Monday, May 7, 2012

The Training

I still can't believe what's happening. I go to bed everyday wishing to wake up in my old bedroom in District 4, far away from The Capitol, even dough I know it won't happen. I feel that time is running slower than usual, but I suppose that's part of the nightmare and the anxiety of the sudden death that none of us can avoid.
Finnick won't give up, he continues to talk to me about different ways of survival. He keeps teaching me how to fight and hunt. I can't blame him, if I was in his place I would probably be doing the same thing. The only difference is, that he actually had a chance, while I don't. But he can't know that. I promised him I would do my best to stay alive. And I will keep that promise, I'm just afraid that's not gonna be enough.

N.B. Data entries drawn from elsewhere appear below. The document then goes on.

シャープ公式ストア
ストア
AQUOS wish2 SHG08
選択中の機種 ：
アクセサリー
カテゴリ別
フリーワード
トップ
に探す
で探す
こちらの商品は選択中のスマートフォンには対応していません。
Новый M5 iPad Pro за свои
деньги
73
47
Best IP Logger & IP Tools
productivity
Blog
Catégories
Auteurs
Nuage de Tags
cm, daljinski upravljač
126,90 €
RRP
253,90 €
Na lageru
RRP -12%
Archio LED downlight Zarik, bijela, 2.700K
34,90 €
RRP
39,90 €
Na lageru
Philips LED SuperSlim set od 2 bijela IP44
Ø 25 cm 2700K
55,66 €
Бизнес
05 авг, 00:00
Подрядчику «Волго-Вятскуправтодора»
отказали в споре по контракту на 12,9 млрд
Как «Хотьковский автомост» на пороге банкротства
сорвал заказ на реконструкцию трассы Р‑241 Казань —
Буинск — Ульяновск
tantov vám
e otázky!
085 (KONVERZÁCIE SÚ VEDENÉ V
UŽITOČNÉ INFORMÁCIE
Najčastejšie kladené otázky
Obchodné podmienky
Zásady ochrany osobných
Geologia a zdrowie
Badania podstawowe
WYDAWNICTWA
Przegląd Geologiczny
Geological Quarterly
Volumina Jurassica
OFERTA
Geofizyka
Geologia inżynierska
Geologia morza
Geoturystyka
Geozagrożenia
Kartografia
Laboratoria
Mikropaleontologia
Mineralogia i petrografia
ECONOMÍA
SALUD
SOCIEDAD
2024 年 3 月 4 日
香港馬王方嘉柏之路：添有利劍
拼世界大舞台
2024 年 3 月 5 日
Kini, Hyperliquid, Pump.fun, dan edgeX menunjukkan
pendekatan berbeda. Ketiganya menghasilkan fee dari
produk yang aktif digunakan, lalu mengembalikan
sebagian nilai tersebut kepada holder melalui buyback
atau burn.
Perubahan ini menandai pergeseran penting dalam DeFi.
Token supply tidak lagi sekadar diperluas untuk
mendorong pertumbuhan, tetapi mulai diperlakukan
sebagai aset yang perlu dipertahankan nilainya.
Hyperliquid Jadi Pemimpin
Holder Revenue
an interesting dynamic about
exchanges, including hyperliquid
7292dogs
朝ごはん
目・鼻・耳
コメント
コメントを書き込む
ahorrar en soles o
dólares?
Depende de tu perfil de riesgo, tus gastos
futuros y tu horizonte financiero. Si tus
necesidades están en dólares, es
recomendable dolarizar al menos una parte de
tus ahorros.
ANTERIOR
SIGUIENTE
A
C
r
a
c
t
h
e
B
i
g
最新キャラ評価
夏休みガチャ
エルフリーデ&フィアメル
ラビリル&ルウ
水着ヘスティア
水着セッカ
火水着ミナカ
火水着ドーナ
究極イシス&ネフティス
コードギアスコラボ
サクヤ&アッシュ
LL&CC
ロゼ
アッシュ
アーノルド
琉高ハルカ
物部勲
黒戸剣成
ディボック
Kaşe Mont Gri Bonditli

I smile at him as I walk towards my room and he starts to walk right behind me. I can't help it and I start thinking about everything I'm about to lose. All the things I will never see, and all that's going to chance.
I stop and he stops right behind me. I shiver and the crying starts. I feel my knees bending and his arms giving me support. We fall and stay hugged in the floor.
- It's ok. It's ok.
He tries to calm me but that only makes it worst. A part of me explodes and I can't stop my self from screaming. I grab my head and pull my hair screaming.
- No! No! I'ts not ok! I don't want to go! Please don't make me!
I can't finish, I'm sobbing so loud that no words come out of my mouth. Finnick holds me even harder against his chest. He stays in silence and allows me to cry and scream.
After a while I feel a little better. He helps me to get up and walks me to the bedroom. I sit in the bed and he walks toward the door, he stops and looks at me.
- I need you to promise me you'll do everything to stay alive.
I look at him. His eyes are filled with pain. I want to stop that, I can't see him suffering. I stand up and walk towards him.
- I promise.
I kiss him gently, watch him walk away, and then shut the door.